The dwarf date palm is ideal for planting in pots because of its low height
4. Slipper flower (Calceolaria)
The slipper flower blooms yellow and orange from May to October. It prefers a bright, rather cool location. The slipper flower is also a non-toxic houseplant for humans and animals.
5. Basket Marante (Calathea)
The basket marante is a distinctive leaf ornament from the tropical rainforests of Brazil. With us, it can be kept as an exotic houseplant with a little skill. It is non-toxic and can therefore safely decorate the windowsill in every household. It prefers sunny places with relatively high temperatures.
Calathea, Korbmarante (Calathea makoyana)
6. Golden fruit palm (Dypsis lutescens)
Like most palms, the golden fruit palm is also not poisonous. It is an elegant specimen plant for the room. The fronds sit on thin stems, which always sit together in several and thus make the plant look very lush. The golden fruit palm likes bright locations without direct sunlight.
7. Stick palm (Rhapis excelsa)
The stick palm, also known as the rod palm, is not only easy to care for and particularly decorative but also non-toxic. Water the plant vigorously in summer, but only so much in winter that the root ball does not dry out completely.
8. Dwarf palm (Chamaerops)
The dwarf palm is also a non-toxic houseplant. But be careful: it has sharp thorns. The fronds are bluish-green and deeply slit. The dwarf palm prefers to be light to sunny and warm.
9. Banana plant (Musa)
The banana plant is also non-toxic to humans and animals. The location should be bright to full sun all year round. Even the midday sun in summer is well tolerated by indoor plants. Banana plants grow best in a warm environment with high humidity and are therefore ideal conservatory plants.

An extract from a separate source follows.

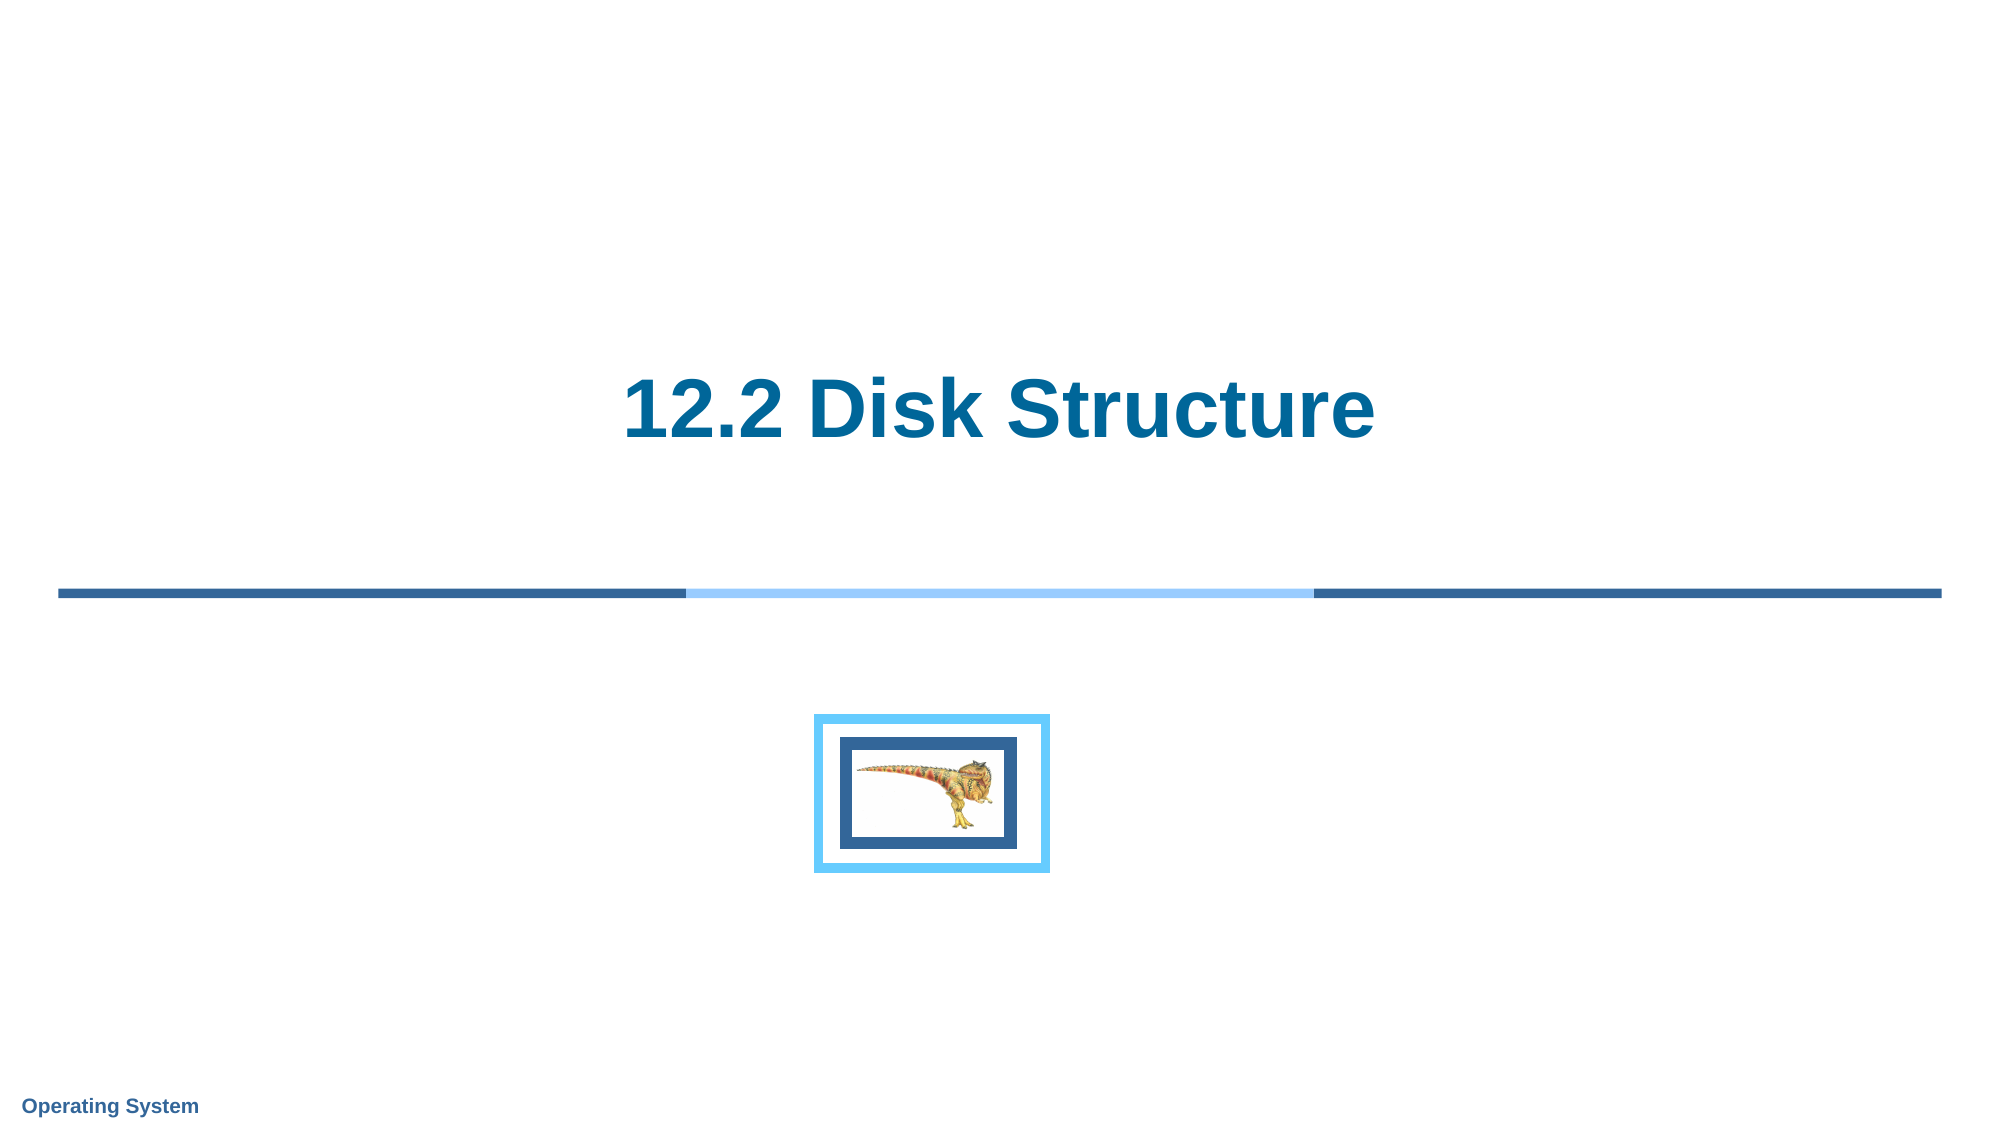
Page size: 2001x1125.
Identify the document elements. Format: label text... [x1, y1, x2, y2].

picture [852, 750, 1004, 837]
title 12.2 Disk Structure [150, 112, 1850, 462]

Wonderfully exotic: Kentia palms for the room
10. Kentia palm (Howea forsteriana)
The Kentia palm, also called paradise palm, is ideal as a non-toxic houseplant for families with children and pets. Since it is very easy to care for, the palm is also ideal for beginners. The Kentia palm was a popular plant, especially at the turn of the century, and has not lost its popularity to this day.

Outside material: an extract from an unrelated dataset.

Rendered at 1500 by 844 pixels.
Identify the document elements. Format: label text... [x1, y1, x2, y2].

11. Chinese hemp palm (Trachycarpus fortunei)
The Chinese hemp palm is a non-toxic houseplant, but its leaves are quite sharp. The evergreen fan palm is visually very attractive and robust, but occasionally scale insects and mealybugs appear. Extreme dryness of the air leads to dry leaf tips in the non-toxic palms.
Oleander (Nerium oleander) is poisonous for humans and animals. Stems and leaves, but also flowers and fruits of the popular houseplant are harmful. The consumption of the plant parts can lead to vomiting, pain in the abdomen, and dizziness in humans. In cats, nibbling on the poisonous house and patio plants can even in the worst case lead to cardiac paralysis and thus death.
The yucca palm contains saponins, which can cause health problems in small children and animals
The yucca (yucca) is also poisonous. The plant forms so-called saponins in its leaves and trunk. In nature, the substances serve to ward off predators and fungi. In small children and animals, however, saponins can cause inflammation and other ailments. Care should be taken when caring for plants because of the sharp-edged leaves.
The Madagascar palm (Pachypodium lamerei) is not a real palm: It is assigned to the succulents and belongs to the dog poison family (Apocynaceae). Like almost all species of the family mentioned, the plants are poisonous for humans and animals, in all parts of the plant. The sap that escapes from the parts of the plant when it is cut is particularly toxic. Do not place the Madagascar palm in the immediate reach of children and animals.
Cycads (Cycadales) is just as toxic to dogs and cats as it is to humans. The seeds and roots of the plant are particularly dangerous. Poisoning is manifested by nausea, stomach discomfort, and – in the case of more severe poisoning – bloody diarrhea.